Perfectionist Clarke still has plenty more left in the tank
Darren Clarke’s book charts his life’s highs and lows, with lots of golf in between, writes MALACHY CLERKIN
“People have lots of different opinions of me,” says Darren Clarke. “Arrogant t*** is one. A fella you’d like to have a pint with is another. Thankfully there are more of the latter than the former. But hopefully this is a little bit of an insight into why I’ve turned out the way I’ve turned out.”
We’re talking about his autobiography, An Open Book. Or rather, we’re talking about the thinking behind his autobiography. As somebody who’s won close to €20 million on the European Tour alone in his career, he obviously didn’t do it for the money. So why?
“Well, when I did the last book Heroes All after the Ryder Cup, it was a two-book deal. So the publishers came to me after winning the Open and said it would be a good time to do another one. I could have waited but I decided to carry on and do it. I’ve had so many people ask how I stayed calm and collected during the Open and I thought I may as well stick it down in a book.”
If that doesn’t sound like the most blue-sky-thinking sales pitch in the world, at least nobody can accuse him of spinning a line. Some men write books, others have books thrust upon them. Clarke has spent the guts of 25 years in the public eye and he knows who he is and who he’s supposed to be. “I’m the guy who won the Open and whose wife died of breast cancer,” he says at one point.
Just over half the book is taken up writing about those two events, and what stands out most about them is the detail in which they’re covered. His conversations with Dr Bob Rotella through the week of his British Open victory last July are fascinating and eye-opening to anyone who’s ever picked up a club.
The account of Heather Clarke’s death at just 39 is grim, horrible and deeply moving. Outside of them, however, Clarke flits from subject to subject and year to year without a lot of pause for thought or treatment. Deliberately so, he says.
“If the detail is a bit sketchy in some parts of the book it’s because I didn’t want a book that was 500 pages long. I didn’t want that. It’s deliberately sketchy because who wants to read a book that thick? Yes, it’s my autobiography but it’s more like a synopsis of my autobiography. I have read some other autobiographies and you just drag your heels through them. I wanted something that was an easy read.”
For the most part, that’s what he got; the obvious exception being Heather’s illness and premature death, which he describes in fairly harrowing detail. What comes across most pointedly is just how bewildering an experience it was for a man who had otherwise enjoyed a life of keeping the world where he could see it.

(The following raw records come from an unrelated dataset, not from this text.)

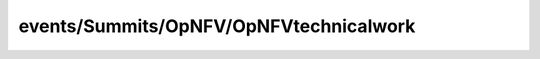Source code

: 
events/Summits/OpNFV/OpNFVtechnicalwork
#######################################################

.. raw:: html
   :file: ./index.html
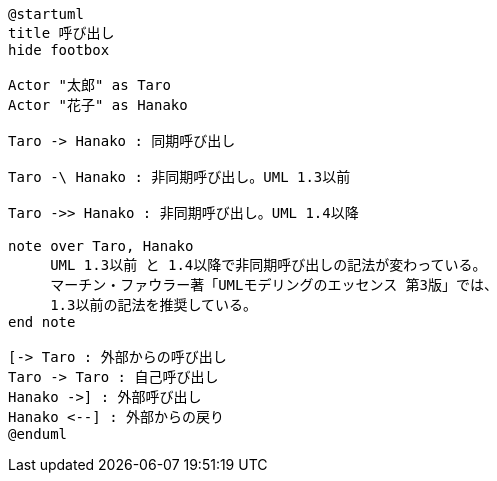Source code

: [puml]
....
@startuml
title 呼び出し
hide footbox

Actor "太郎" as Taro
Actor "花子" as Hanako

Taro -> Hanako : 同期呼び出し

Taro -\ Hanako : 非同期呼び出し。UML 1.3以前

Taro ->> Hanako : 非同期呼び出し。UML 1.4以降

note over Taro, Hanako
     UML 1.3以前 と 1.4以降で非同期呼び出しの記法が変わっている。
     マーチン・ファウラー著「UMLモデリングのエッセンス 第3版」では、
     1.3以前の記法を推奨している。
end note

[-> Taro : 外部からの呼び出し
Taro -> Taro : 自己呼び出し
Hanako ->] : 外部呼び出し
Hanako <--] : 外部からの戻り
@enduml
....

“One of the huge benefits of what I’ve done as a professional golfer and being reasonably successful at it is that I’ve always had the opportunity to dictate what I want to do. I’m in control. But on this, we tried everything. We went everywhere.
“I don’t want that to sound crass but we had the opportunities to go to the best hospitals in the world and get the best treatment and we did everything and tried every route. But nothing could be done. I was powerless and I was watching my wife die in front of my eyes.
“I knew I could deal with it but the harder thing was thinking about the kids. Telling the boys that their mother was about to die is the hardest thing I’ve ever had to do. I wouldn’t wish it on anyone. They were eight and five at the time. Nothing I’ve ever done has been harder. The Ryder Cup, the Open, that was all a piece of piss compared to that. There couldn’t be anything worse than that. To the day I die, there’ll never be anything like it. There can’t be anything more difficult than that. There just can’t.”